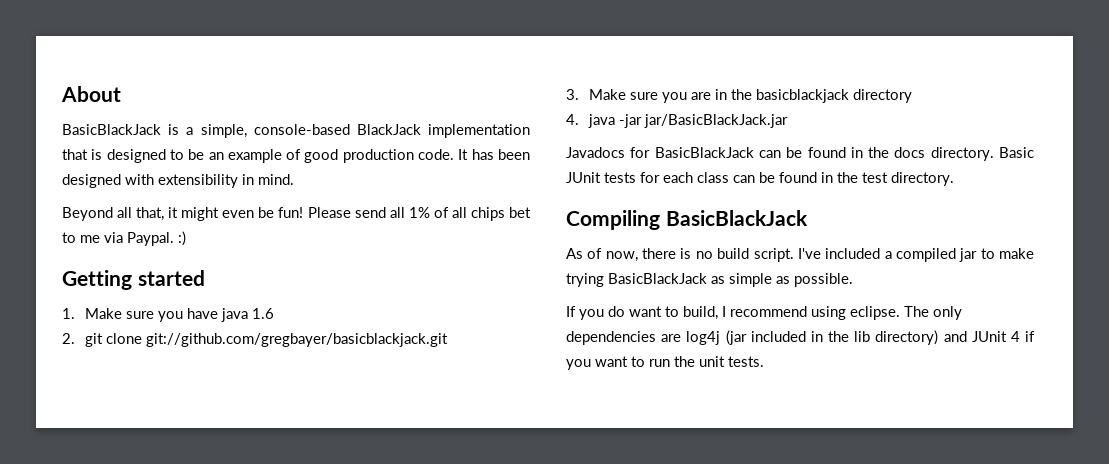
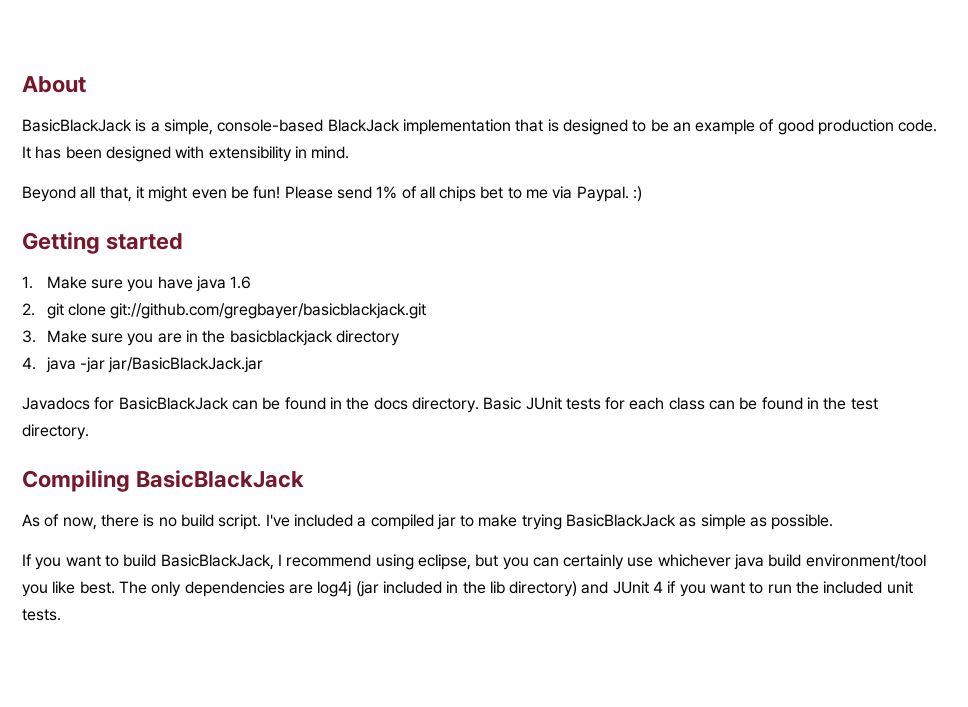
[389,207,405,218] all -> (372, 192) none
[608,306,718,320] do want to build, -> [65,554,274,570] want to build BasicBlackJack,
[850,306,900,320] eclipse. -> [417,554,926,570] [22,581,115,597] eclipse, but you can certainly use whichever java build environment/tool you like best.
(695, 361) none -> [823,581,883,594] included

* * *

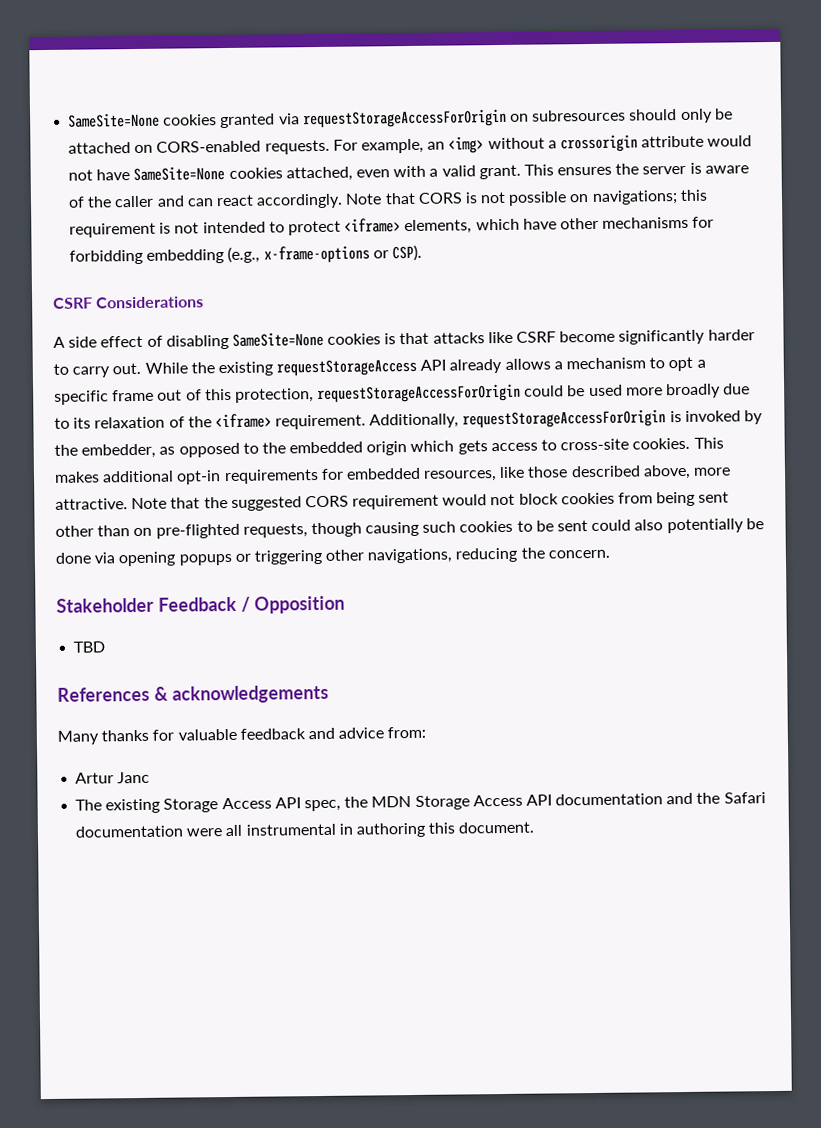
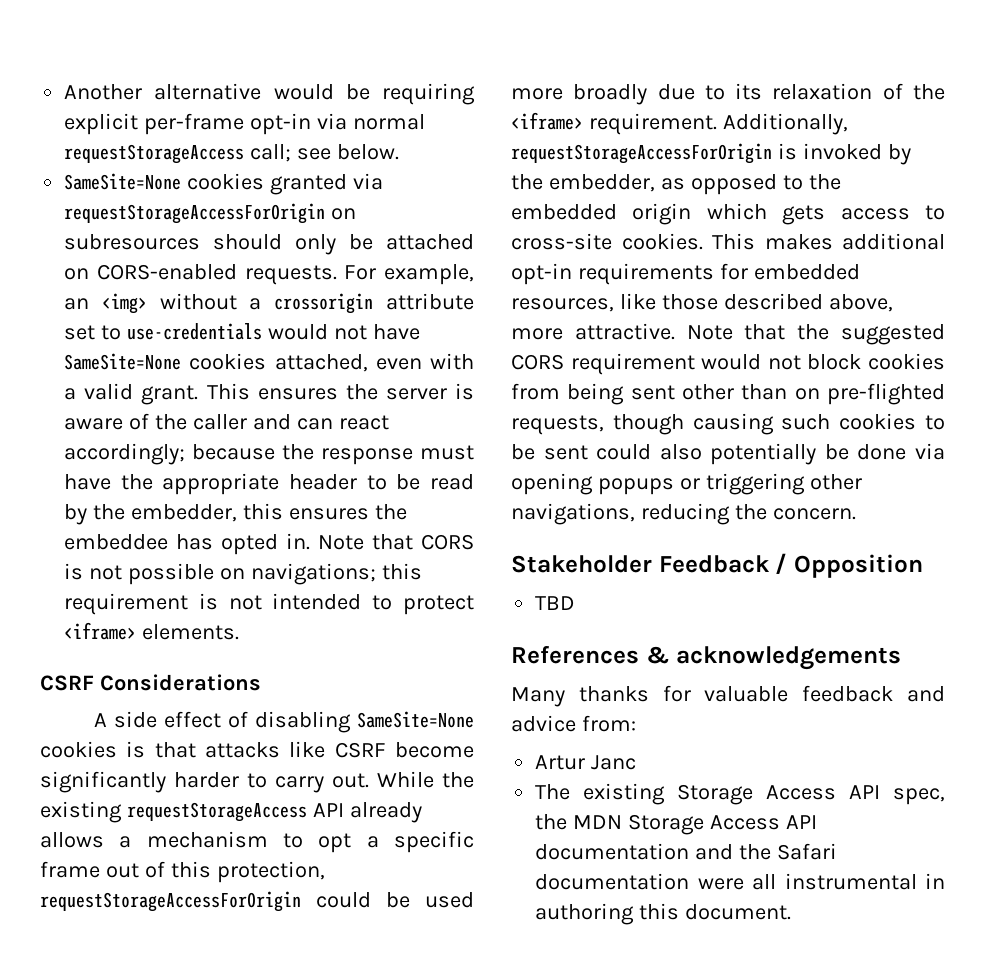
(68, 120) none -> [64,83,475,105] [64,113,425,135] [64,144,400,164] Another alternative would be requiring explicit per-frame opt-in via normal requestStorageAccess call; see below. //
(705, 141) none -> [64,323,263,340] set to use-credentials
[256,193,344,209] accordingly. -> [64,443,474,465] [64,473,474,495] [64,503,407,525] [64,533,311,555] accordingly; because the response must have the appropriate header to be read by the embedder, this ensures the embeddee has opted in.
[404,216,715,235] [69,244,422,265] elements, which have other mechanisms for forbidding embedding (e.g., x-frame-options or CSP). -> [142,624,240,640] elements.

### EXERCISE DESCRIPTION
Within the listing above, the range opens at the line with "(68, 120) none" and closes at the line with "[404,216,715,235] [69,244,422,265] elements, which". Reproduce exactly the lines of that range, including both ends.

### EXERCISE RESULT
(68, 120) none -> [64,83,475,105] [64,113,425,135] [64,144,400,164] Another alternative would be requiring explicit per-frame opt-in via normal requestStorageAccess call; see below. //
(705, 141) none -> [64,323,263,340] set to use-credentials
[256,193,344,209] accordingly. -> [64,443,474,465] [64,473,474,495] [64,503,407,525] [64,533,311,555] accordingly; because the response must have the appropriate header to be read by the embedder, this ensures the embeddee has opted in.
[404,216,715,235] [69,244,422,265] elements, which have other mechanisms for forbidding embedding (e.g., x-frame-options or CSP). -> [142,624,240,640] elements.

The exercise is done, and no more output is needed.